Friday, September 16, 2011

Monday, August 29, 2011

#122. Happy birthday.

I turn 22.
and I guess I can't ask for anymore.
I should just be thankful I get to be alive yet another year.

but then again, I am not very much myself right now.
:(

Happy Birthday.
xx

Thursday, June 30, 2011

#121. Think

Life is a process of becoming, a combination of states we have to go through. Where people fail is that they wish to elect a state and remain in it. This is a kind of death.

There are as many nights as days, and the one is just as long as the other in the year’s course. Even a happy life cannot be without a measure of darkness, and the word ‘happy’ would lose its meaning if it were not balanced by sadness.

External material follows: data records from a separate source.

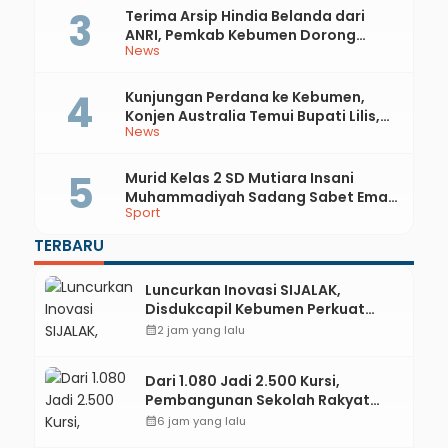
Terima Arsip Hindia Belanda dari
ANRI, Pemkab Kebumen Dorong
News
Integrasi Sejarah, Geopark, dan
Literasi Pertanian
Kunjungan Perdana ke Kebumen,
Konjen Australia Temui Bupati Lilis,
News
Ini yang Dibahas
Murid Kelas 2 SD Mutiara Insani
Muhammadiyah Sadang Sabet Emas
Sport
dan Perak di Kejurda Tapak Suci
Kebumen 2026
TERBARU
Luncurkan Inovasi SIJALAK,
Disdukcapil Kebumen Perkuat
Jejaring Literasi Adminduk hingga
calendar_month
2 jam yang lalu
Tingkat Desa
Dari 1.080 Jadi 2.500 Kursi,
Pembangunan Sekolah Rakyat
Kebumen Ditargetkan Mulai
calendar_month
6 jam yang lalu
Oktober 2026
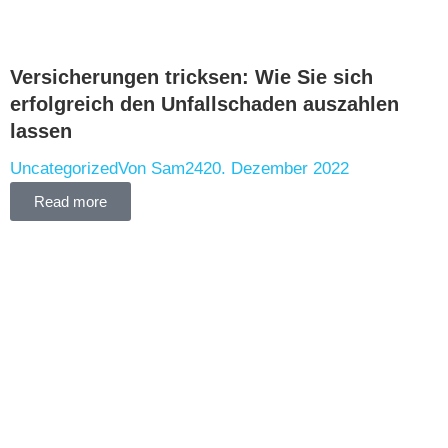
Versicherungen tricksen: Wie Sie sich
erfolgreich den Unfallschaden auszahlen
lassen
Uncategorized
Von
Sam24
20. Dezember 2022
Read more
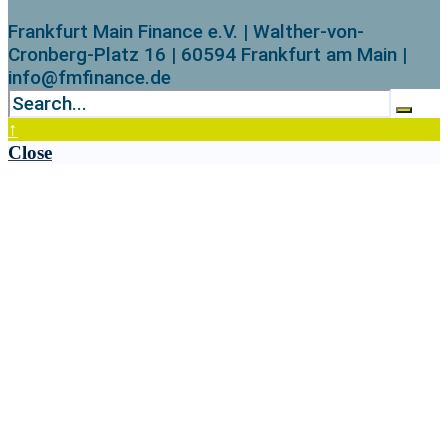
Frankfurt Main Finance e.V. | Walther-von-
Cronberg-Platz 16 | 60594 Frankfurt am Main |
info@fmfinance.de
↑
Close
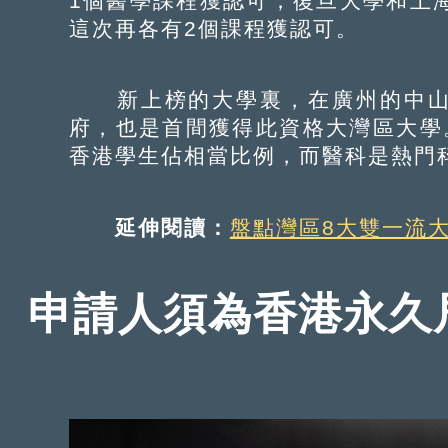
1個醫學課程獲認可；復旦大學和上
這次再各有2個課程獲認可。
新上榜的大學裏，在廣州的中山
府，也是首間獲得此資格大灣區大學。
香港學生佔相當比例，而醫科是熱門
延伸閱讀：
盤點灣區8大雙一流大
申請人須為香港永久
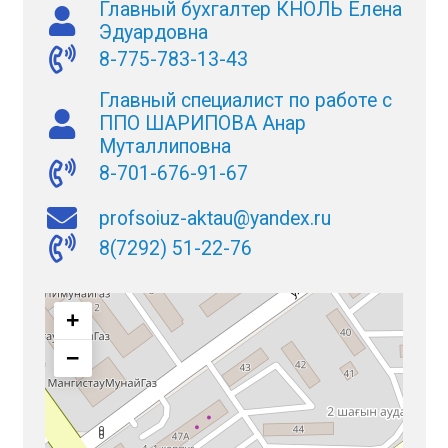
Главный бухгалтер КНОЛЬ Елена
Эдуардовна
8-775-783-13-43
Главный специалист по работе с
ППО ШАРИПОВА Анар
Муталлиповна
8-701-676-91-67
profsoiuz-aktau@yandex.ru
8(7292) 51-22-76
+
−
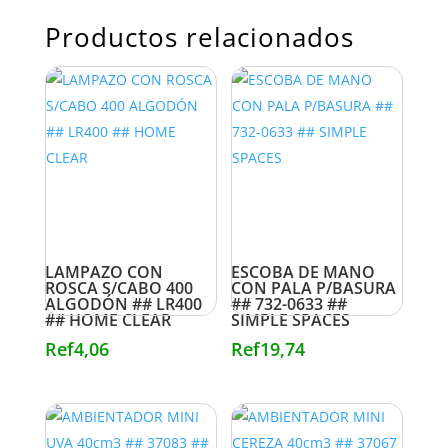
Productos relacionados
LAMPAZO CON
ESCOBA DE MANO
ROSCA S/CABO 400
CON PALA P/BASURA
ALGODÓN ## LR400
## 732-0633 ##
## HOME CLEAR
SIMPLE SPACES
Ref
4,06
Ref
19,74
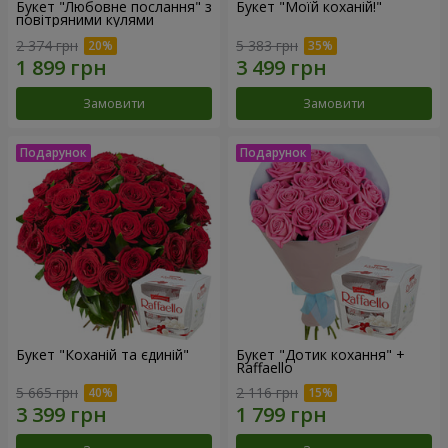
Букет "Любовне послання" з
Букет "Моїй коханій!"
повітряними кулями
2 374 грн
5 383 грн
Замовити
Замовити
Букет "Коханій та єдиній"
Букет "Дотик кохання" +
Raffaello
5 665 грн
2 116 грн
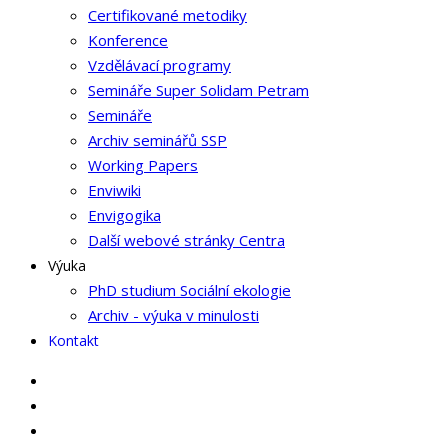
Certifikované metodiky
Konference
Vzdělávací programy
Semináře Super Solidam Petram
Semináře
Archiv seminářů SSP
Working Papers
Enviwiki
Envigogika
Další webové stránky Centra
Výuka
PhD studium Sociální ekologie
Archiv - výuka v minulosti
Kontakt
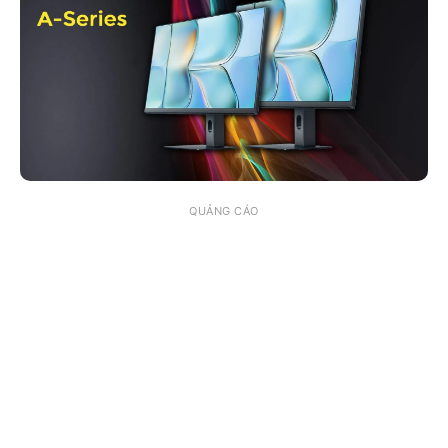
QUẢNG CÁO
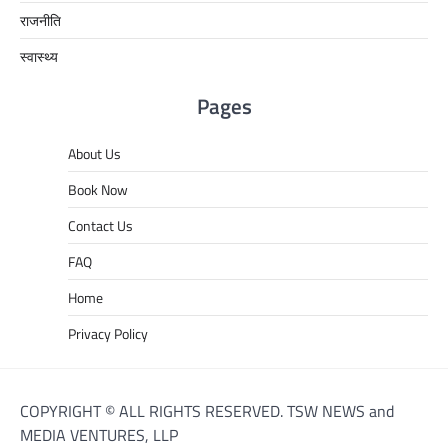
राजनीति
स्वास्थ्य
Pages
About Us
Book Now
Contact Us
FAQ
Home
Privacy Policy
COPYRIGHT © ALL RIGHTS RESERVED. TSW NEWS and
MEDIA VENTURES, LLP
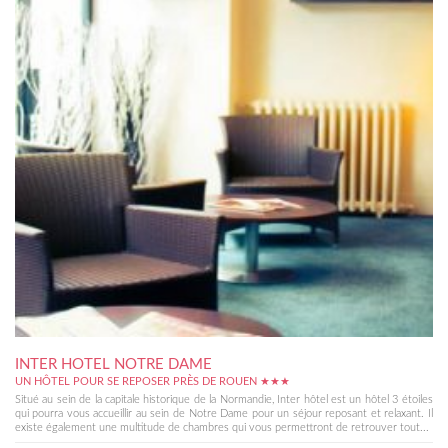
INTER HOTEL NOTRE DAME
UN HÔTEL POUR SE REPOSER PRÈS DE ROUEN ★★★
Situé au sein de la capitale historique de la Normandie, Inter hôtel est un hôtel 3 étoiles
qui pourra vous accueillir au sein de Notre Dame pour un séjour reposant et relaxant. Il
existe également une multitude de chambres qui vous permettront de retrouver tout...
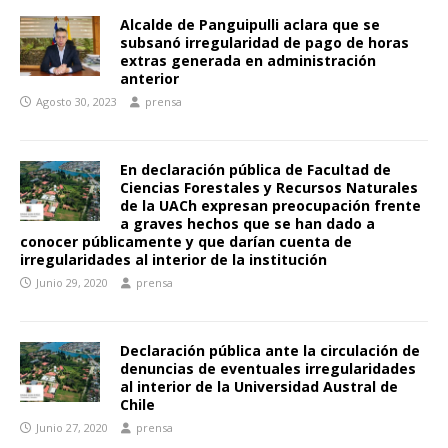
Alcalde de Panguipulli aclara que se
subsanó irregularidad de pago de horas
extras generada en administración
anterior
Agosto 30, 2023
prensa
En declaración pública de Facultad de
Ciencias Forestales y Recursos Naturales
de la UACh expresan preocupación frente
a graves hechos que se han dado a
conocer públicamente y que darían cuenta de
irregularidades al interior de la institución
Junio 29, 2020
prensa
Declaración pública ante la circulación de
denuncias de eventuales irregularidades
al interior de la Universidad Austral de
Chile
Junio 27, 2020
prensa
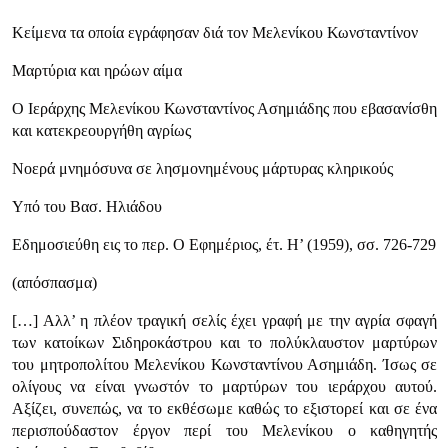
Κείμενα τα οποία εγράφησαν διά τον Μελενίκου Κωνσταντίνον
Μαρτύρια και ηρώων αίμα
Ο Ιεράρχης Μελενίκου Κωνσταντίνος Ασημιάδης που εβασανίσθη
και κατεκρεουργήθη αγρίως
Νοερά μνημόσυνα σε λησμονημένους μάρτυρας κληρικούς
Υπό του Βασ. Ηλιάδου
Εδημοσιεύθη εις το περ. Ο Εφημέριος, έτ. Η’ (1959), σσ. 726-729
(απόσπασμα)
[…] Αλλ’ η πλέον τραγική σελίς έχει γραφή με την αγρία σφαγή
των κα­τοίκων Σιδηροκάστρου και το πολύκλαυστον μαρτύρων
του μητροπολίτου Μελενίκου Κωνσταντίνου Ασημιάδη. Ίσως σε
ολίγους να είναι γνω­στόν το μαρτύρων του ιεράρχου αυτού.
Αξίζει, συνεπώς, να το εκθέσωμε καθώς το εξιστορεί και σε ένα
περισπούδαστον έργον περί του Μελενίκου ο καθηγητής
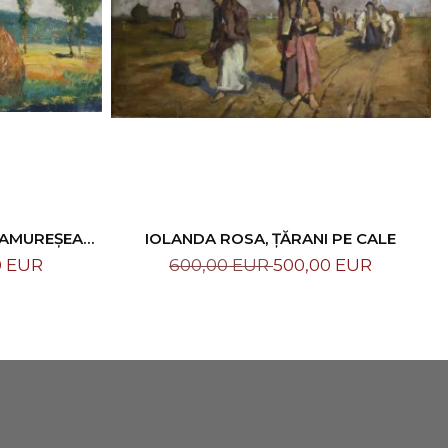
RAMUREȘEAN,
IOLANDA ROSA, ȚĂRANI PE CALE
0 EUR
600,00 EUR
500,00 EUR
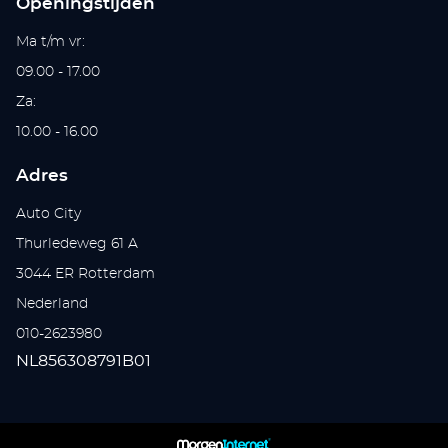
Openingstijden
Ma t/m vr:
09.00 - 17.00
Za:
10.00 - 16.00
Adres
Auto City
Thurledeweg 61 A
3044 ER Rotterdam
Nederland
010-2623980
NL856308791B01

The great art of life is sensation, to feel that we exist, even in pain.

To live in this world you must be able to do three things: to love what is mortal; to hold it against your bones knowing your own life depends on it; and, when the time comes to let it go, to let it go.

and I will be able to do anything to make it right for me, for you, for us.

Saturday, June 18, 2011

#120. reminder

Ridiculous how my post ends up in drafts or just deleted.

today, I don't feel to good and this serve as a reminder that i made it thru today.

and I'll make it thru any other day.

Wednesday, June 15, 2011

#119. my reason.

He is not a drug to which I am addicted. He is not my heart nor my hemoglobin nor the oxygen it transports. He is not someone without whom I could not survive. However, I would certainly go thru withdrawals should he leave, have difficulties coaxing my broken heart to beat and be far less lively in the wake of his absence.